Golf’s fraught state a warning to the sports embracing nothing but profit

The sport’s chasing of money has left it splintered and worse, and is part of a trend in modern sport – everything that happens is making things worse.

HAPPY CHRISTMAS: THE war is far from over. 

The schism in professional golf is yet to fuse, and if Jon Rahm ends weeks of intense rumour by making the move to LIV, then it will widen further.

The stealth of merger negotiations was what convulsed the world when it was announced earlier this year, and mantled the fact it was pretty threadbare stuff. It was merely an agreement to find an agreement by 31 December this year. 

The last couple of months have been scored to ambient whispers that the deal is falling apart, and American private equity will provide more palatable bedfellows instead. Perhaps not content with battling nation states in the Premier League, Liverpool owners Fenway Sports Group have coyly said they have had “conversations” with the PGA Tour. 

So if a deal is faltering, LIV’s wooing of Rahm looks either a brutal negotiating ploy to get them back on track, or else a resumption of hostilities. We might know by Friday as to which it is, when PGA Tour CEO Jay Monahan and Saudi PIF chairman Yasir Al-Rumayyan are due to meet. 

Rahm’s rumoured deal is worth $300 million, perhaps enough to trigger him into reconsidering his objections to the LIV format and renounce his on-record fealty to the PGA Tour.

So you can call him a hypocrite, but the fact is the PGA Tour’s leadership decision to go into secretive discussions with the Saudis gave every one of their players cover for exactly what appears to be happening with Rahm. Monahan’s midsummer humiliation of Rory McIlroy was a lesson to every other PGA Tour golfer: play, or get played.  

united-states-july-11-chairman-sen-richard-blumenthal-d-conn-cites-a-quote-by-joh-rahm-a-pga-tour-player-during-the-senate-homeland-security-and-governmental-affairs-permanent-subcommittee-on Senator Richard Blumenthal cites a quote by Rahm during a Senate hearing titled, The PGA-LIV Deal: Implications for the Future of Golf and Saudi Arabia's Influence in the United States. Alamy Stock Photo Alamy Stock Photo

This maddening fiasco is not the logical outcome of professionalising sport, but it is the logical outcome of reducing sport solely to a money-making exercise. If you make your sport a money-grab, then the guys with the most money will always win. 

The best players deserve to be lavishly paid, the middle class of competitors deserve enough to make a comfortable living and the executives deserve a good pay-packet too, but all of this has to be commensurate with the money pouring into their sport. Golf is obviously popular, but it’s hardly football or the NFL.

EXCERPTED RECORDS:
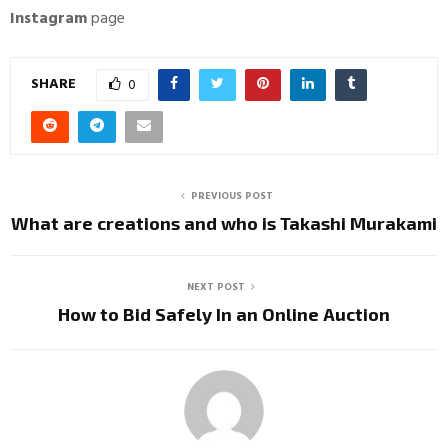
Instagram
page
SHARE
0
PREVIOUS POST
What are creations and who is Takashi Murakami
NEXT POST
How to Bid Safely In an Online Auction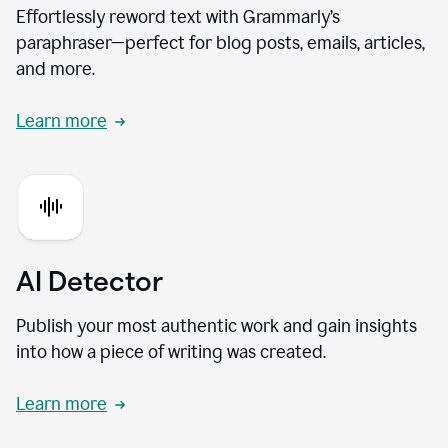
Effortlessly reword text with Grammarly’s
paraphraser—perfect for blog posts, emails, articles,
and more.
Learn more
AI Detector
Publish your most authentic work and gain insights
into how a piece of writing was created.
Learn more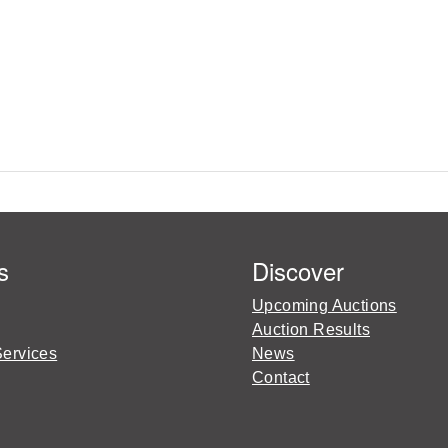
s
Discover
Upcoming Auctions
Auction Results
Services
News
Contact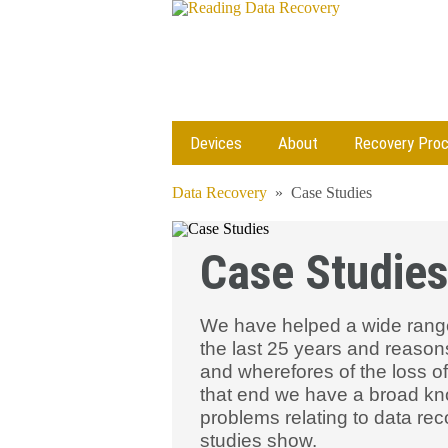
Devices
About
Recovery Pro
Data Recovery
»
Case Studies
Case Studies
We have helped a wide range
the last 25 years and reason
and wherefores of the loss of
that end we have a broad kn
problems relating to data re
studies show.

YOUR TASKS:
(a) Update the stretch of the golf article from "The sport’s chasing" through "will widen further.", putting "rift" in place of "schism".
(b) Take the piece on golf's split further, picking up right after its last sentence.

RESULTS BY TASK:
(a)
The sport’s chasing of money has left it splintered and worse, and is part of a trend in modern sport – everything that happens is making things worse.

HAPPY CHRISTMAS: THE war is far from over. 

The rift in professional golf is yet to fuse, and if Jon Rahm ends weeks of intense rumour by making the move to LIV, then it will widen further.

(b)
The last few years has seen golfers demand and earn sums which vastly overstates the total value of their sport: on what planet is a fifty-something Phil Mickelson worth $200 million? 

The self-regard is not limited to the elite. Chris Stroud is the 634th-best golfer in the world: he has won once and made the cut at just over half of his 402 starts on the PGA Tour, and has made $13.3 million in prize money over his career. Yet he has signed up to play at the LIV qualifying event this week, complaining the Tour “doesn’t take care of you if you’re not in the top 30.”

Stroud had one top-ten and 14 missed cuts in his 22 events this year, and made $449,238 in prize money. For comparison, the 634th-ranked tennis player in the world made $31,855 this year. Stroud is a multi-millionaire piece of meat on a leaderboard, but seemingly this is not enough.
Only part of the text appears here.